Did it really surprise anyone that she'd finally let the most persistent man in existence into her heart? As long as she'd fought it, she needed to feel. Something. Anything. She'd found the same in Graham, someone desperate to be able to feel something, someone with his own barriers to overcome. And she'd lost him, failed him. Then Jim had come along, with his own version of those walls. He'd been so determined to take hers down brick by brick. No one else could possibly understand that. Not the way Graham did.
That was why he was there. She understood it now.
"You have to let go, Emma," Graham told her, leaning in to touch his forehead to hers. "You have to let him go and heal. You're an asset to these people when you let yourself be. You've helped them, you even helped when you were with him. One day, you're going to save Storybrooke. I have every faith in that. You'll make your parents so, so proud. But here? Now? You have to be there for the friends you've made. The ones who've stood by you despite everything. You have to be the mother Henry needs, the one he's deserved all along. And someone has to raise that baby girl."
The feel of him, that scent, the light scruff of his beard, all of it was too much to take. His voice was comforting and gentle, and soothing. It made her want to curl up into him and find some sort of shelter. And he didn't protest when she did. Rather, he tenderly touched her hair and she found herself ridiculously grateful that these ghosts, this version of them, were corporeal. "I'm scared," she admitted in a soft, tearful whisper. "What if I mess it up all over again?
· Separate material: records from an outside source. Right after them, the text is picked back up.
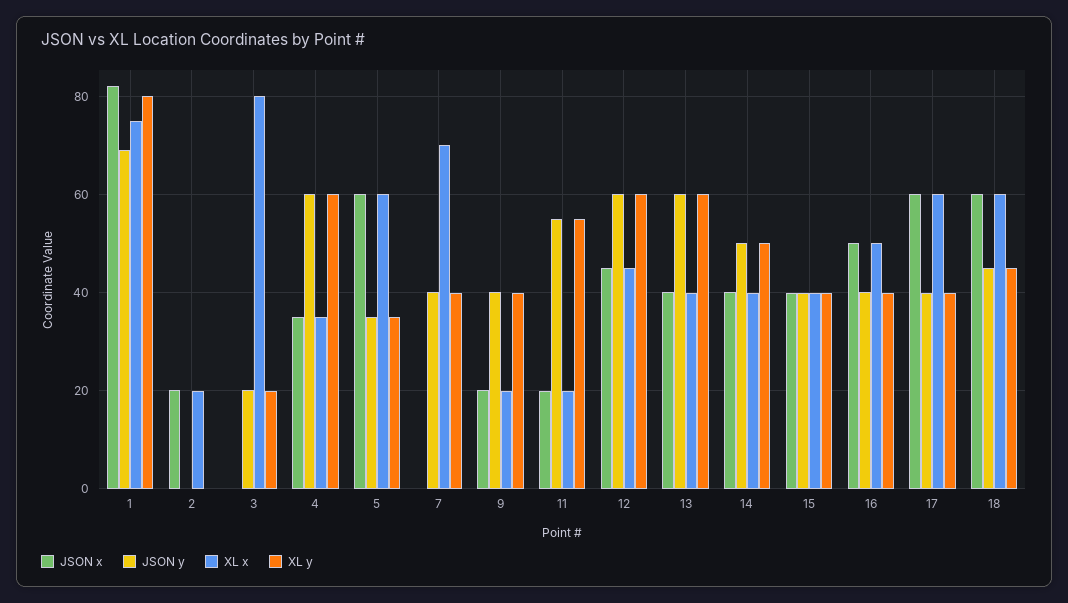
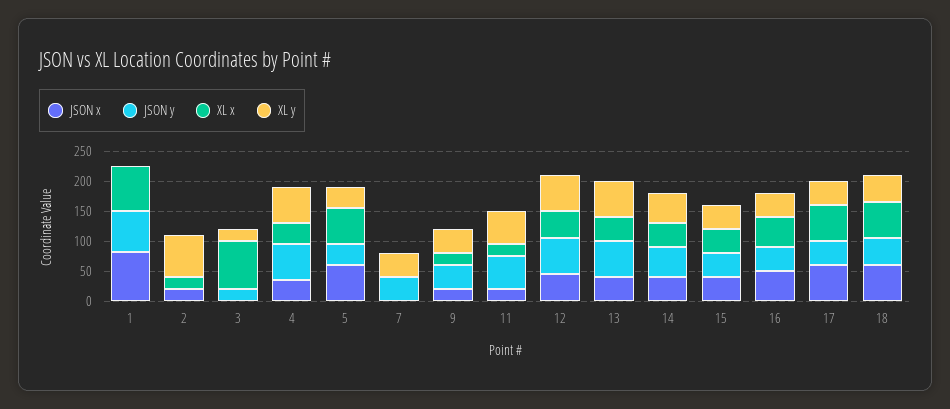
  {
    "JSON x": {
      "1": 82,
      "2": 20,
      "3": 0,
      "4": 36,
      "5": 60,
      "7": 0,
      "9": 20,
      "11": 20,
      "12": 46,
      "13": 40,
      "14": 40,
      "15": 40,
      "16": 50,
      "17": 60,
      "18": 60
    },
    "JSON y": {
      "1": 70,
      "2": 0,
      "3": 20,
      "4": 60,
      "5": 36,
      "7": 40,
      "9": 40,
      "11": 56,
      "12": 60,
      "13": 60,
      "14": 50,
      "15": 40,
      "16": 40,
      "17": 40,
      "18": 46
    },
    "XL x": {
      "1": 76,
      "2": 20,
      "3": 80,
      "4": 36,
      "5": 60,
-     "7": 70,
+     "7": 0,
      "9": 20,
      "11": 20,
      "12": 46,
      "13": 40,
      "14": 40,
      "15": 40,
      "16": 50,
      "17": 60,
      "18": 60
    },
    "XL y": {
-     "1": 80,
+     "1": 0,
-     "2": 0,
+     "2": 75,
      "3": 20,
      "4": 60,
      "5": 36,
      "7": 40,
      "9": 40,
      "11": 56,
      "12": 60,
      "13": 60,
      "14": 50,
      "15": 40,
      "16": 40,
      "17": 40,
      "18": 46
    }
  }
What if I'm a terrible mother? Or I can't be who she needs to keep her from turning into...into him?"
His arms wrapped around her, holding her close, more like a child than a lover and she found she was all right with that. "Henry was born to you, with a father who was hardly a prize to be won. He was raised by the most evil power in our kingdom. And he? Is the personified version of goodness and light. And hope, Emma. You have to have hope."
"Hope Swan?" she asked, giggling over her tears. "Terrible name."
Graham laughed, and the sound rumbled pleasantly in her ears. "You'll think of something. Just remember, Emma. You're not alone. Even when I'm gone. So many people here care for you, even in spite of the mistakes you've made. You can pick up the pieces and move on. You just have to have faith in them. And in yourself."
She didn't know when she'd fallen asleep again. All she knew was she woke up curled at Graham's side. And, for the first time in a long time, her sleep was deep and peaceful.